__Required work__. Transcribe every entry exactly, with nothing added or left out.

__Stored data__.
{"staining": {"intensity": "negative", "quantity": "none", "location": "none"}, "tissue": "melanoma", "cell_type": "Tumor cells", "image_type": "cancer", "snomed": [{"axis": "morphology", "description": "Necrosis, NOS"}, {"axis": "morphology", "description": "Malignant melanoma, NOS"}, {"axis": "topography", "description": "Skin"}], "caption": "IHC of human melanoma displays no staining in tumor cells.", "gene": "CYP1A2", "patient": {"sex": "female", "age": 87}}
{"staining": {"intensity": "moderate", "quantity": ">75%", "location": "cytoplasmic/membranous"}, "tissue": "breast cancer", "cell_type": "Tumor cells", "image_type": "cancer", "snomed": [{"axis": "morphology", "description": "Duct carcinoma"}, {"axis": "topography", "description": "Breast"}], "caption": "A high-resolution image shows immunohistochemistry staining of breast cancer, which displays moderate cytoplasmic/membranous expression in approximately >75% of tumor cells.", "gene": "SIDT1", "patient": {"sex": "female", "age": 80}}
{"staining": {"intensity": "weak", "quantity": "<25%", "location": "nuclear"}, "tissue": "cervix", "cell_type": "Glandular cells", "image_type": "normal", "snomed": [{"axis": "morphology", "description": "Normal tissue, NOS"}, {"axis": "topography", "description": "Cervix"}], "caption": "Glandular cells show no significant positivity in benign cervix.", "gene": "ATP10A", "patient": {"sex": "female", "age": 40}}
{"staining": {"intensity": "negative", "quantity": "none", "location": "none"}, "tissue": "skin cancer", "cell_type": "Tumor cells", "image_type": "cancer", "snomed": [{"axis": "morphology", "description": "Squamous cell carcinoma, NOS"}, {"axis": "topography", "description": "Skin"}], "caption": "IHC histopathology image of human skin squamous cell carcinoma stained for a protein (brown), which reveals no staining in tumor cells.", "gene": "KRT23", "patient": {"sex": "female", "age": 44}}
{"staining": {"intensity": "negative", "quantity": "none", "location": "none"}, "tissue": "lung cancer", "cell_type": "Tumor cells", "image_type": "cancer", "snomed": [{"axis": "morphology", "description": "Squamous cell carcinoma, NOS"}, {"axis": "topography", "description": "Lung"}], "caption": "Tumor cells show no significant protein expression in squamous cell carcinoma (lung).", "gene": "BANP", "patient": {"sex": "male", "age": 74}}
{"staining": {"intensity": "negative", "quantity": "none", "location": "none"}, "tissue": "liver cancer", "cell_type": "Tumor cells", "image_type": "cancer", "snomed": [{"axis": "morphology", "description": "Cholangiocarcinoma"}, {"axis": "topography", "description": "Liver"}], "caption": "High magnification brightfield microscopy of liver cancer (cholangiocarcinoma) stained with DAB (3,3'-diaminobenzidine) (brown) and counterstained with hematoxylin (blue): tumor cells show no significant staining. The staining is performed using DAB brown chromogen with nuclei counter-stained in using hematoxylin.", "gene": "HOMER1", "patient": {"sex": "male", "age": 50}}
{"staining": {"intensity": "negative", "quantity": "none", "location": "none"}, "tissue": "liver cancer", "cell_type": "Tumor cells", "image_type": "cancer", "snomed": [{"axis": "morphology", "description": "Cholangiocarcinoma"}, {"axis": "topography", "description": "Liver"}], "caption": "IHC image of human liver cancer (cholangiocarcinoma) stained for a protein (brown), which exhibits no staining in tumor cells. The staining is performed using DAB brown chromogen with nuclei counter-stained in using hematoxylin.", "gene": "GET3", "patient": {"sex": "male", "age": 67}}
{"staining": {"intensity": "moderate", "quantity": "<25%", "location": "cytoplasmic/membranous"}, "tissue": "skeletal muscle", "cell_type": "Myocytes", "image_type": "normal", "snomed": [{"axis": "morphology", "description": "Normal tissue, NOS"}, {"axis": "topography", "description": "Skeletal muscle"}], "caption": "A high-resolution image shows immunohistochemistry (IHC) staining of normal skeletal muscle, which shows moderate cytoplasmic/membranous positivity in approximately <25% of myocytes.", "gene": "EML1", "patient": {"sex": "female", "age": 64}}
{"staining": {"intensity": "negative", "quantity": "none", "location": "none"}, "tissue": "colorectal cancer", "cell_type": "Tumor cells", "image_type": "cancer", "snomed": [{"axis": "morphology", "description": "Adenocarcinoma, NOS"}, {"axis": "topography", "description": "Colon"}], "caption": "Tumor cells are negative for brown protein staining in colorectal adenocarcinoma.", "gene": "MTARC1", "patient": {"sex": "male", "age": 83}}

__Problem solution__.
{"staining": {"intensity": "negative", "quantity": "none", "location": "none"}, "tissue": "melanoma", "cell_type": "Tumor cells", "image_type": "cancer", "snomed": [{"axis": "morphology", "description": "Necrosis, NOS"}, {"axis": "morphology", "description": "Malignant melanoma, NOS"}, {"axis": "topography", "description": "Skin"}], "caption": "IHC of human melanoma displays no staining in tumor cells.", "gene": "CYP1A2", "patient": {"sex": "female", "age": 87}}
{"staining": {"intensity": "moderate", "quantity": ">75%", "location": "cytoplasmic/membranous"}, "tissue": "breast cancer", "cell_type": "Tumor cells", "image_type": "cancer", "snomed": [{"axis": "morphology", "description": "Duct carcinoma"}, {"axis": "topography", "description": "Breast"}], "caption": "A high-resolution image shows immunohistochemistry staining of breast cancer, which displays moderate cytoplasmic/membranous expression in approximately >75% of tumor cells.", "gene": "SIDT1", "patient": {"sex": "female", "age": 80}}
{"staining": {"intensity": "weak", "quantity": "<25%", "location": "nuclear"}, "tissue": "cervix", "cell_type": "Glandular cells", "image_type": "normal", "snomed": [{"axis": "morphology", "description": "Normal tissue, NOS"}, {"axis": "topography", "description": "Cervix"}], "caption": "Glandular cells show no significant positivity in benign cervix.", "gene": "ATP10A", "patient": {"sex": "female", "age": 40}}
{"staining": {"intensity": "negative", "quantity": "none", "location": "none"}, "tissue": "skin cancer", "cell_type": "Tumor cells", "image_type": "cancer", "snomed": [{"axis": "morphology", "description": "Squamous cell carcinoma, NOS"}, {"axis": "topography", "description": "Skin"}], "caption": "IHC histopathology image of human skin squamous cell carcinoma stained for a protein (brown), which reveals no staining in tumor cells.", "gene": "KRT23", "patient": {"sex": "female", "age": 44}}
{"staining": {"intensity": "negative", "quantity": "none", "location": "none"}, "tissue": "lung cancer", "cell_type": "Tumor cells", "image_type": "cancer", "snomed": [{"axis": "morphology", "description": "Squamous cell carcinoma, NOS"}, {"axis": "topography", "description": "Lung"}], "caption": "Tumor cells show no significant protein expression in squamous cell carcinoma (lung).", "gene": "BANP", "patient": {"sex": "male", "age": 74}}
{"staining": {"intensity": "negative", "quantity": "none", "location": "none"}, "tissue": "liver cancer", "cell_type": "Tumor cells", "image_type": "cancer", "snomed": [{"axis": "morphology", "description": "Cholangiocarcinoma"}, {"axis": "topography", "description": "Liver"}], "caption": "High magnification brightfield microscopy of liver cancer (cholangiocarcinoma) stained with DAB (3,3'-diaminobenzidine) (brown) and counterstained with hematoxylin (blue): tumor cells show no significant staining. The staining is performed using DAB brown chromogen with nuclei counter-stained in using hematoxylin.", "gene": "HOMER1", "patient": {"sex": "male", "age": 50}}
{"staining": {"intensity": "negative", "quantity": "none", "location": "none"}, "tissue": "liver cancer", "cell_type": "Tumor cells", "image_type": "cancer", "snomed": [{"axis": "morphology", "description": "Cholangiocarcinoma"}, {"axis": "topography", "description": "Liver"}], "caption": "IHC image of human liver cancer (cholangiocarcinoma) stained for a protein (brown), which exhibits no staining in tumor cells. The staining is performed using DAB brown chromogen with nuclei counter-stained in using hematoxylin.", "gene": "GET3", "patient": {"sex": "male", "age": 67}}
{"staining": {"intensity": "moderate", "quantity": "<25%", "location": "cytoplasmic/membranous"}, "tissue": "skeletal muscle", "cell_type": "Myocytes", "image_type": "normal", "snomed": [{"axis": "morphology", "description": "Normal tissue, NOS"}, {"axis": "topography", "description": "Skeletal muscle"}], "caption": "A high-resolution image shows immunohistochemistry (IHC) staining of normal skeletal muscle, which shows moderate cytoplasmic/membranous positivity in approximately <25% of myocytes.", "gene": "EML1", "patient": {"sex": "female", "age": 64}}
{"staining": {"intensity": "negative", "quantity": "none", "location": "none"}, "tissue": "colorectal cancer", "cell_type": "Tumor cells", "image_type": "cancer", "snomed": [{"axis": "morphology", "description": "Adenocarcinoma, NOS"}, {"axis": "topography", "description": "Colon"}], "caption": "Tumor cells are negative for brown protein staining in colorectal adenocarcinoma.", "gene": "MTARC1", "patient": {"sex": "male", "age": 83}}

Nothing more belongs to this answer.